Fili Ferrari has equipped its cranes with an electronic platform to improve safety. (Photo: Fili Ferrari)

Italian hydraulic crane manufacturer Fili Ferrari has equipped its cranes with an electronic platform that complies with new European standards. The company says its platform promotes safety with the crane’s controls as it provides data and analytics. The company is developing systems for automatic levelling (ALS), automatic stabilizer activation (OAD), and verified crane lifting capacity based on truck stability (DLD).

The Lifting Equipment Engineers Association (LEEA) in thee UK has launched the LEEA Connect App (Version 2.0). The free to download app is available both to LEEA members and non-members. This means it can be downloaded by engineers, examiners and anyone with an interest in the safety or technical aspects of lifting operations.

Sure Grip Controls, a subsidiary of Bailey International, has acquired the Illinois, USA-based Industrial Electronic Controls (IEC). The acquisition of IEC will expand Sure Grip Control’s product portfolio and provide additional expertise in electronic throttles, displays and sensor manufacturing.

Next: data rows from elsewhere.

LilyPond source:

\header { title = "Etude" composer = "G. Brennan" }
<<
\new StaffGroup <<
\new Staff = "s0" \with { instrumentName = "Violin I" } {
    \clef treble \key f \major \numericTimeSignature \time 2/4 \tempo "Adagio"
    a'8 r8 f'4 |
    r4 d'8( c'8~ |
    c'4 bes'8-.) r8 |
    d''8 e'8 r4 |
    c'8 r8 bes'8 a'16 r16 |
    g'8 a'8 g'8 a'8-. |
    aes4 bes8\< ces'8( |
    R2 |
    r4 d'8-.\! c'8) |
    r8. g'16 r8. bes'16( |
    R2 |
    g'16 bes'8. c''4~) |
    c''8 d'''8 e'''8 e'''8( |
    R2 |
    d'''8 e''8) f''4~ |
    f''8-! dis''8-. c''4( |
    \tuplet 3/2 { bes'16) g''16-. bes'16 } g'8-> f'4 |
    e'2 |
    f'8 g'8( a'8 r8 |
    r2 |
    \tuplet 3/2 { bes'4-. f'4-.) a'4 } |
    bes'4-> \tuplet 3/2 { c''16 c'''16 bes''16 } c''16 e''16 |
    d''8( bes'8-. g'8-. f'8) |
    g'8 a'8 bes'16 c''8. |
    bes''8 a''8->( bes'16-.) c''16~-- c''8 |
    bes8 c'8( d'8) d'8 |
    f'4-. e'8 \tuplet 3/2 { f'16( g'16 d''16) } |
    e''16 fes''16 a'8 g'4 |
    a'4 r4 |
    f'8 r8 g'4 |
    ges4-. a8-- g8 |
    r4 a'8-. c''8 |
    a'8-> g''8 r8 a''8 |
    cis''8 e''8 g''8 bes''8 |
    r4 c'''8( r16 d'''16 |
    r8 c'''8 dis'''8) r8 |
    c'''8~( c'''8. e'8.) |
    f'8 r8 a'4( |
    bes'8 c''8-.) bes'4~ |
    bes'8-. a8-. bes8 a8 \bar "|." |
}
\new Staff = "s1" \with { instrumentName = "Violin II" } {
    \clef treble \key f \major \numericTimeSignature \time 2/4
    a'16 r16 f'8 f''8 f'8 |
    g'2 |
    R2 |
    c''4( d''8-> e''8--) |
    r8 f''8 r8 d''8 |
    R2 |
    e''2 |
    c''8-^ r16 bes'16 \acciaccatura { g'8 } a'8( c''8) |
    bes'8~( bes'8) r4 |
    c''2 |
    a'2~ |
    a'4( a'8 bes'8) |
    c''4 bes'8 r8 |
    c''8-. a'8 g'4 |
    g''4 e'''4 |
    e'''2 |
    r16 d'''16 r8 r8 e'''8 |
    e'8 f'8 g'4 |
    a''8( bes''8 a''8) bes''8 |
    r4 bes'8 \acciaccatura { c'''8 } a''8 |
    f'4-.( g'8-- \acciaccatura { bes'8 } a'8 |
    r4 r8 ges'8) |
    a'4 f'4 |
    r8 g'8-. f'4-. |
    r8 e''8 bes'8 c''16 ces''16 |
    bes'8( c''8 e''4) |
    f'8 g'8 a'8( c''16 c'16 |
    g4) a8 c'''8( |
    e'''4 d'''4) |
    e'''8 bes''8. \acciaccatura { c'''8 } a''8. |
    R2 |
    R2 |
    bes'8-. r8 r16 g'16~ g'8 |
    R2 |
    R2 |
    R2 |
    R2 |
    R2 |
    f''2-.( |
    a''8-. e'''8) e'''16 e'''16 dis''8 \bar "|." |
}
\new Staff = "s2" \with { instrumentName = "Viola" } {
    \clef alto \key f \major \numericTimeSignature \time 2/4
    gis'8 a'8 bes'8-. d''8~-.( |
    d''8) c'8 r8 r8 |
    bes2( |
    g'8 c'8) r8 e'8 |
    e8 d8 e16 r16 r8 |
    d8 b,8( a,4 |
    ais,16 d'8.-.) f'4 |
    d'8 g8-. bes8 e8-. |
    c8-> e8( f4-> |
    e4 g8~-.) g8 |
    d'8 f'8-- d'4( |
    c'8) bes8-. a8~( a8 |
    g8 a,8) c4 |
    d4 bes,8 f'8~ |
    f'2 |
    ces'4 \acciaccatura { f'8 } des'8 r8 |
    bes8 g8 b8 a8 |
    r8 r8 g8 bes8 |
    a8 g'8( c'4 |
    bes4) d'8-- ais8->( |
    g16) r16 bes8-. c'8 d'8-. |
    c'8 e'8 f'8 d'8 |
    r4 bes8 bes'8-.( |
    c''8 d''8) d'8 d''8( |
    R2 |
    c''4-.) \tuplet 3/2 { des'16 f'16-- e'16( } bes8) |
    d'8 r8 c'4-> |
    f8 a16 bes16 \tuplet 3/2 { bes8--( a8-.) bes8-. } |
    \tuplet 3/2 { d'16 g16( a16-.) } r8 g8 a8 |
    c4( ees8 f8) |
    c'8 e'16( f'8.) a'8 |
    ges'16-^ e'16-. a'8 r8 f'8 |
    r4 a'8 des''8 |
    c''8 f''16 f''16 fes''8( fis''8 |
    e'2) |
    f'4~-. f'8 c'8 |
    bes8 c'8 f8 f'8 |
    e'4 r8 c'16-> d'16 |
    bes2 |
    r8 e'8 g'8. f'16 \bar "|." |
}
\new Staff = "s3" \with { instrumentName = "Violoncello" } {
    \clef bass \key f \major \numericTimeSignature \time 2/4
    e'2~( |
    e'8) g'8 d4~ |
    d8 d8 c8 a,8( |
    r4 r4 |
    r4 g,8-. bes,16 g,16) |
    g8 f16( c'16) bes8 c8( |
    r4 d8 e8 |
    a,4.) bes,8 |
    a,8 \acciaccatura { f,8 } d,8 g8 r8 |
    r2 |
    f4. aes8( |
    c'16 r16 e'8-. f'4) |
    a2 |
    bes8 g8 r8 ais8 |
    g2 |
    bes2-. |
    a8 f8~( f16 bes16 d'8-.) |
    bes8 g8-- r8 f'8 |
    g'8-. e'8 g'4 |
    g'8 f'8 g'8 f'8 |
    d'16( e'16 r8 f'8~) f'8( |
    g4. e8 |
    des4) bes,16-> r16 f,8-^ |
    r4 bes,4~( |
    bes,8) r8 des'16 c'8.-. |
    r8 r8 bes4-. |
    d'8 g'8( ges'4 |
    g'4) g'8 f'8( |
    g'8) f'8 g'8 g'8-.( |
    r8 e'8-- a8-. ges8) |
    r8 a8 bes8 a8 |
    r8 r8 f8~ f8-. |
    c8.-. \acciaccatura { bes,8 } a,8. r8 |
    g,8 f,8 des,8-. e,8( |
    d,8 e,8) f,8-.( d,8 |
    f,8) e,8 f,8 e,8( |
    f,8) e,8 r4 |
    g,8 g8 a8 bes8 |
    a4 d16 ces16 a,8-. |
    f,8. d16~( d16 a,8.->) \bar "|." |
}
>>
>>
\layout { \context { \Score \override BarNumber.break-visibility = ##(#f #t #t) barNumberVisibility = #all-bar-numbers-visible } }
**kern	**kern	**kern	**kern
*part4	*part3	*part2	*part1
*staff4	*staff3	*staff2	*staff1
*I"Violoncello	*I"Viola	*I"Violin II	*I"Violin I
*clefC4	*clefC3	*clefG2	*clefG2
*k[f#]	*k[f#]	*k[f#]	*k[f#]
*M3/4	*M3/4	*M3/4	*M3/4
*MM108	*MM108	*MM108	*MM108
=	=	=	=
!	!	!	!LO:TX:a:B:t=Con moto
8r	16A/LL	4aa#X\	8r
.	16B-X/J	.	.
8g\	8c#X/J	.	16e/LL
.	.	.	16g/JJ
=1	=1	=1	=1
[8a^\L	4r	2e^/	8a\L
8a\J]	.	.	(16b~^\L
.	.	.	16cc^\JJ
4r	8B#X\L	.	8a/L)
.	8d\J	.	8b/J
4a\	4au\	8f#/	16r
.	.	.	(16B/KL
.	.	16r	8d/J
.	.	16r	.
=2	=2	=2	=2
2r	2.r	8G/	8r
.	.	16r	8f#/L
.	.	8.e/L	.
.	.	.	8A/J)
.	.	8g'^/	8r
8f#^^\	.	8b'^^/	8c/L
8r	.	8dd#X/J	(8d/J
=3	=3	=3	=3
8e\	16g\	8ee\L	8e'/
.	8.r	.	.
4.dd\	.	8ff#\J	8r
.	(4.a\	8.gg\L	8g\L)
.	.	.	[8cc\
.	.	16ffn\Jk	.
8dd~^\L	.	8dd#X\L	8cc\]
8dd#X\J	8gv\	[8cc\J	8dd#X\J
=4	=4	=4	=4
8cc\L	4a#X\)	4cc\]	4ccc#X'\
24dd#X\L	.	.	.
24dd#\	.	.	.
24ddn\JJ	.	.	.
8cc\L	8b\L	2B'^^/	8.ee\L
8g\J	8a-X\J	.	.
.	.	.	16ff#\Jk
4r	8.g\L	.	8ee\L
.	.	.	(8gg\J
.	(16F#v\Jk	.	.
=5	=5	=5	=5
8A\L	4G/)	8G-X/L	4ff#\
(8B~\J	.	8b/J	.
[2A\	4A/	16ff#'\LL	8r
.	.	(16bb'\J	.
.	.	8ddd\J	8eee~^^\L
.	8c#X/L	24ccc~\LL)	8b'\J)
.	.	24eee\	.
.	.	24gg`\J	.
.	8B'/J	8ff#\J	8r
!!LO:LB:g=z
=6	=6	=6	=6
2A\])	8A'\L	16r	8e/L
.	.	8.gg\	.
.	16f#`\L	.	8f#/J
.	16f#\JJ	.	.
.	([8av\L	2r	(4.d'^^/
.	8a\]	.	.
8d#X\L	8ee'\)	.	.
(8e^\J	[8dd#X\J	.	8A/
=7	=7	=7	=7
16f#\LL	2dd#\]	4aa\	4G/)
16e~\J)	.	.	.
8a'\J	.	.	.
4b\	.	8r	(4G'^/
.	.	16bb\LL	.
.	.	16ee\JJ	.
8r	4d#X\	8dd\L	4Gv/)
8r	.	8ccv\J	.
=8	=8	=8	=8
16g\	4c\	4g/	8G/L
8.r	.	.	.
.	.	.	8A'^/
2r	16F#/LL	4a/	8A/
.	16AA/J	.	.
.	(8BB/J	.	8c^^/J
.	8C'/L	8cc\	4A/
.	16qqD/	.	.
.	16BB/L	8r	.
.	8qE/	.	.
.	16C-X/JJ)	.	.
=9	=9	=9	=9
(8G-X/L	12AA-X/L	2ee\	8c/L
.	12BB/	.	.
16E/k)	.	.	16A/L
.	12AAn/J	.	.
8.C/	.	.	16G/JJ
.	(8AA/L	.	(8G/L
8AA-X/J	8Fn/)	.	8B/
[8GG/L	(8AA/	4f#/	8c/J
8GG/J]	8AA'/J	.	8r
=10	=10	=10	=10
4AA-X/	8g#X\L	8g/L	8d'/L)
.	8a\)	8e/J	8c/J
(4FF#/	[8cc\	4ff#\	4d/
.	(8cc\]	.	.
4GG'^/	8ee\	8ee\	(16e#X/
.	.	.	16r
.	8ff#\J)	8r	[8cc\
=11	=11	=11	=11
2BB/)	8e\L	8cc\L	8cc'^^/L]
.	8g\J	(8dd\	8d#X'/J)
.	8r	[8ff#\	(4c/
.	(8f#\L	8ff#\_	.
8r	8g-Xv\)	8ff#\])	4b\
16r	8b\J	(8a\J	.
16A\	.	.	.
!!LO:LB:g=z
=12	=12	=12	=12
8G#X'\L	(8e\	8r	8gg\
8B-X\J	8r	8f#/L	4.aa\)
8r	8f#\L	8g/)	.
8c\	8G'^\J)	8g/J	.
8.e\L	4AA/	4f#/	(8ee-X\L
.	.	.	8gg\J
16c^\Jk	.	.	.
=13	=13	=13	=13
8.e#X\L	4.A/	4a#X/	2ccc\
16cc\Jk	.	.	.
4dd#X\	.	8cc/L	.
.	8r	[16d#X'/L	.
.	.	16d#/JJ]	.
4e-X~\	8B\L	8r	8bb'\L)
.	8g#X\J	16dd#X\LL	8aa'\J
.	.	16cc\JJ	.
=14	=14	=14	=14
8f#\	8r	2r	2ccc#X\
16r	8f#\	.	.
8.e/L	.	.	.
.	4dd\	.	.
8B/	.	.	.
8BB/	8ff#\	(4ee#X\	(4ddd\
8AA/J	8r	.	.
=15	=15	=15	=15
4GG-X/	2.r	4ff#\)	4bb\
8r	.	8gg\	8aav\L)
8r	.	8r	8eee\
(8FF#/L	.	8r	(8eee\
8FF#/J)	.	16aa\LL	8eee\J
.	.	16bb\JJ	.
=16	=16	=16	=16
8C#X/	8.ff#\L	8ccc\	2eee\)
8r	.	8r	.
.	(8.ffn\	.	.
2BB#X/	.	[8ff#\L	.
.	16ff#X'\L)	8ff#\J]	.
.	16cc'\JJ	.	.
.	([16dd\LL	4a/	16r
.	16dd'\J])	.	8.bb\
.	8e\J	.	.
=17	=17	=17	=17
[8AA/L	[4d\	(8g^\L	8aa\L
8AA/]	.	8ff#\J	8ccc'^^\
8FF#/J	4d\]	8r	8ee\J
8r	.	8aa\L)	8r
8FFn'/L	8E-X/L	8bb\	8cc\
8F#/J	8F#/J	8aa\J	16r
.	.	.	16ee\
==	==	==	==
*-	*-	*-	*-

A1A Software launched a new website to serve as a portal to each of its products, including 3D Lift Plan, iCraneTrax, 3D Lift Vision, and the A1A Product Suite of app-based tools. In addition, A1A Software has recently moved to a new physical location in Florida, USA, which will provide more room for in-person training classes.

Germany-based CraniMax has updated its crane library and lifting planning app Craner. There are now more than 120 crane types available for jobsite investigations and crane type research.